It looks like last week was fear week. The week to get scared, buy puts at inflated prices, and hedge against a Trump presidency or Clinton getting arrested. The chicken littles had a field day, but like the last 8 years, their time in the sun looks brief.
You can hate the game, say the rallies are fake, the fundamentals suck, but you have to trade what you know. And when there is a lot of fear over something that isn't that scary, that presents a buying opportunity. These dips happen over and over again, and you would think traders would eventually catch on to the fact that they are usually buying opportunities and not a start of some big correction, but 2008 is still seared into the minds of so many investors. Eventually these dips will keep going down and be the start of a bear market but probably only after we get some real economic weakness.
The market overreacted on the Clinton emails and Trump gaining in the polls. You are taking a lot of that back today. Based on what happened in Brexit, I am pretty sure you aren't going to rip too much higher than these levels ahead of the election results. At the same time, odds are very high that we have reached the apex in fear (as measured by VIX and put/call ratios) for the next few weeks (barring a Trump win, which objectively by most pollsters is about 15% probability). That is not tiny, but it is small enough to make the risk/reward from buying equities ahead of election results a positive EV bet.

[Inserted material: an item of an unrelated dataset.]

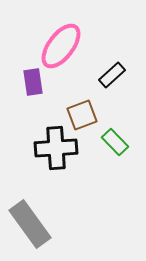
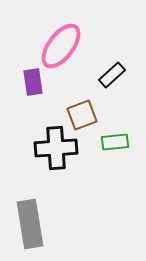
green rectangle: rotated 52 degrees counterclockwise
gray rectangle: rotated 27 degrees clockwise
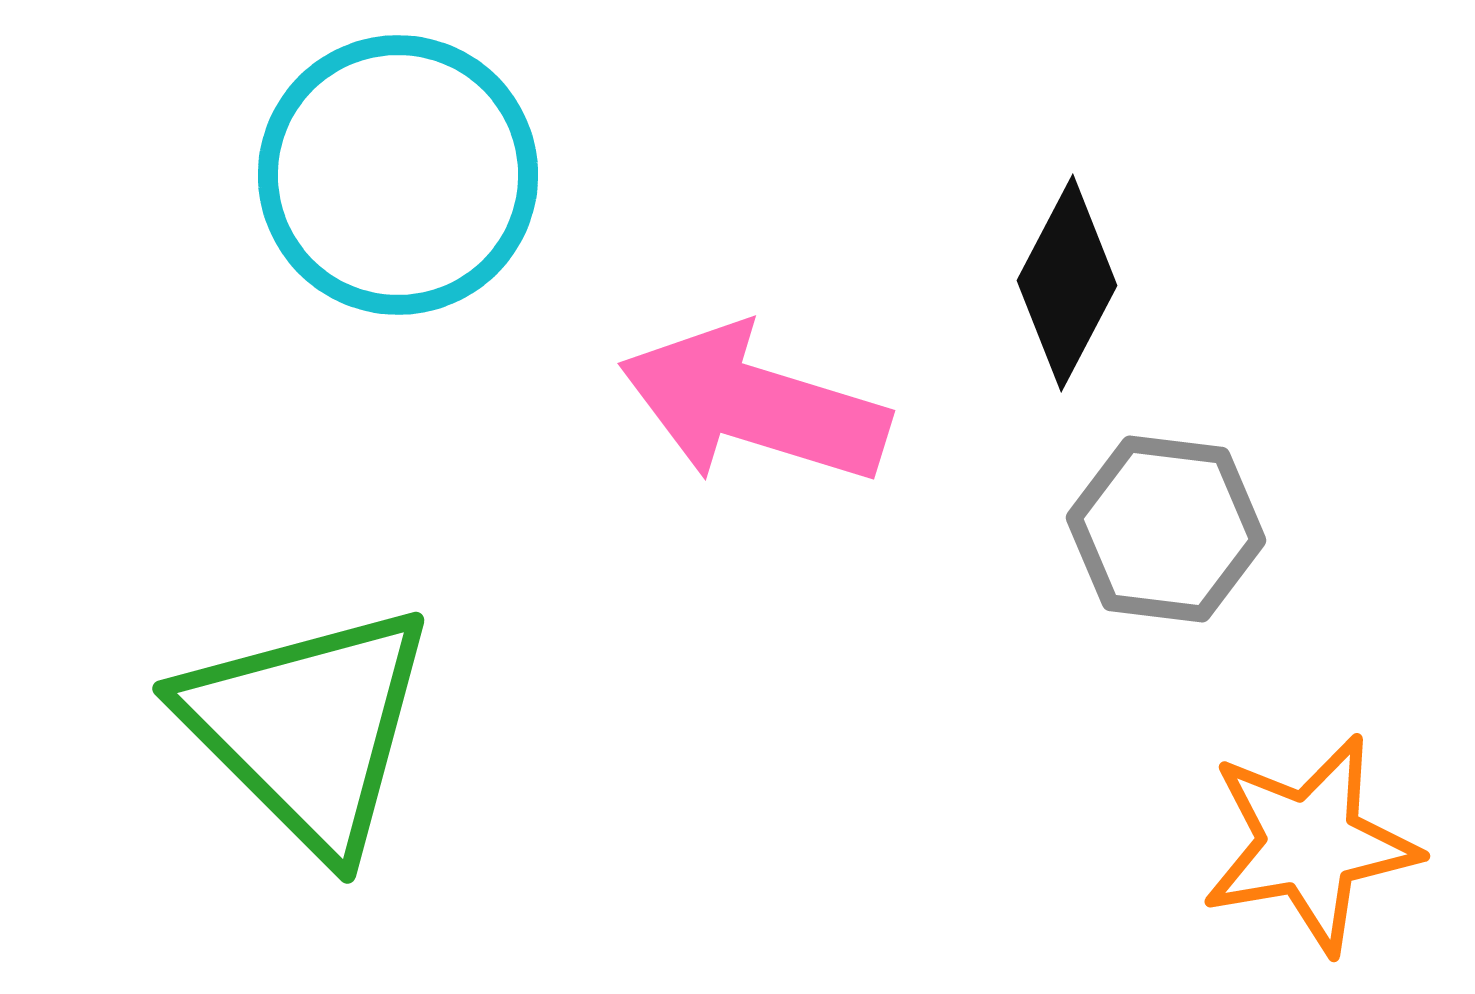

I would roughly guess that a Trump win would drop the S&P about 80 points the next day. A Clinton win would probably raise the S&P up about 30 points. Given what I think odds of Trump winning are(about 15%), it is probably a good bet to go long. However, unlike Brexit, if Trump wins, I don't see a quick dip and then rip because of international money that is scared to death of Trump and will flee US stocks as a result. That would take several weeks to play out.
I eventually think that would set up a monster long buying opportunity into the trough of that selling, but I don't see such a short correction like Brexit. A Trump win would be much more of a shock to the system than a Brexit. Easily by a factor of 100. It would be more of a dip, dip some more, spend some time lower, scare the foreigners out of US stocks, and then rip for months on end.
Under a Clinton win scenario, you will get a big gap up that can eventually take the market up to 2160-2170 resistance zone over several days, and then we probably fade ahead of ECB and FOMC in December.
As for the Congressional races, I don't think those will matter much, because frankly, the Republicans and Democrats probably can't do anything substantial enough to affect the economy.
The odds favor the bulls. I remain long S&P.